“You don’t know what you’ve been to me, but I can tell you now. It was so much to have you for my friend in that time when I had no one. I loved you. . . .”
“I know, I know.”
“But all that sort of love went away afterwards when I had the boy. It has been a great thing for him too. . . .”
“I’ve learned a lot from him.”
“That’s so wonderful about you. You seem to be always learning. And now you’re going. I used to dread your going, but now it doesn’t hurt me at all. . . . You will always have me to think gladly of you.”
“And I of you. . . . We’ve made the world richer by a friendship.”
“I want to say thank you,” she said, “but I can’t, not enough.”

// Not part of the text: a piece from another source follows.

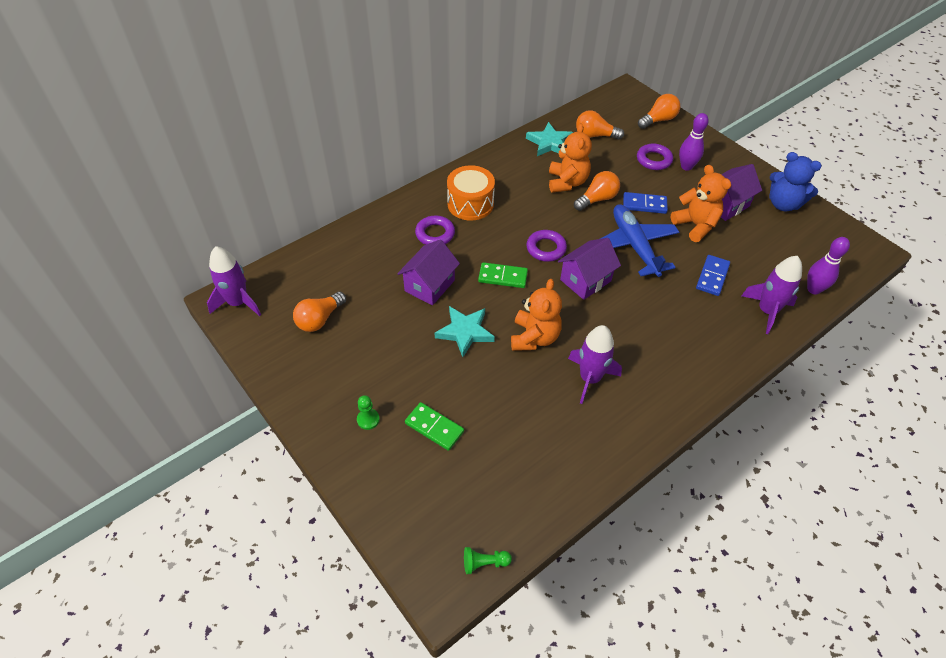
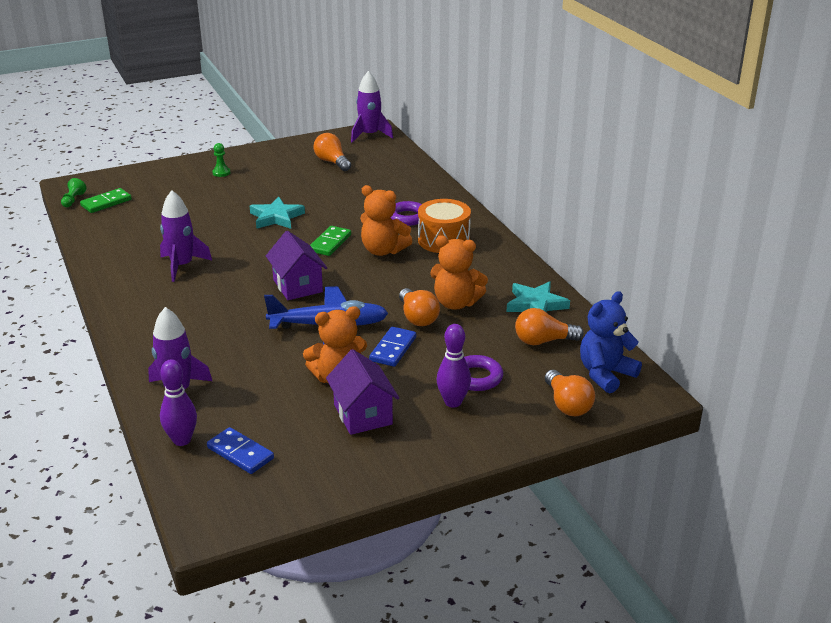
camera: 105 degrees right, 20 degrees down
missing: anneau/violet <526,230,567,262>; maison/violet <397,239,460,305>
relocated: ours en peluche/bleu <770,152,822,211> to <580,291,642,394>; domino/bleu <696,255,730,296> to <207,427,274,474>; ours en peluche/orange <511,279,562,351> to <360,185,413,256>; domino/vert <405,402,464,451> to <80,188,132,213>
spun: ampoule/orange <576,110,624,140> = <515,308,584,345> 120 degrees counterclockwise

“Of course you can’t. . . . Come along.”
In a few hours Serge was in the express for London. He had a portfolio of pictures and drawings, two bags, and one hundred and twenty pounds in notes. As the train passed out of the dingy murk and his eyes lighted on the green, undefiled country, he drew in great breaths and found it hard not to shout for joy in the new zest for adventure that had come to him.

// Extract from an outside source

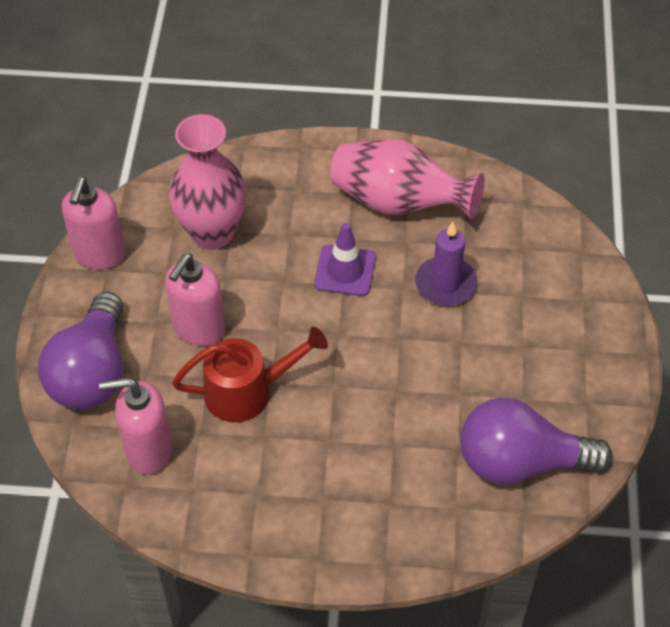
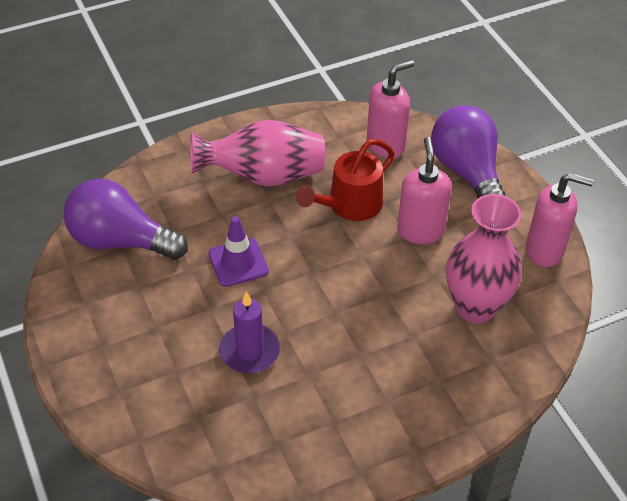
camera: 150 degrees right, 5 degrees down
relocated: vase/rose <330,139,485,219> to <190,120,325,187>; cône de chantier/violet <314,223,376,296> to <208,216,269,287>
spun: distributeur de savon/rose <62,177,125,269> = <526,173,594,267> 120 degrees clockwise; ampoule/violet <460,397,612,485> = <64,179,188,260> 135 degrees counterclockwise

“That seraph notion,” he thought, “I wonder where it comes from? That curious hunger for the state of childhood, the pretence that it is superior to adult life. . . . Surely it all comes from their incompetence in managing their affairs as men and women. They seem to lose their simplicity. I wonder why? . . . Old Lawrie must be right. Mind, body, spirit. You can’t poison the spirit. That’s God, and He’s beyond contamination. Body and mind are the instruments of the spirit. Poison the mind and the body suffers. . . . That’s right. Yes: old Lawrie’s right. Fear of love and fear of death; the mind hemmed in and losing its bright power of reflection, so that it shows only a distorted image of life. . . . No wonder they hate life when it looks like that. . . . It can’t go on for ever. The spirit must break through it all in time . . . in time.”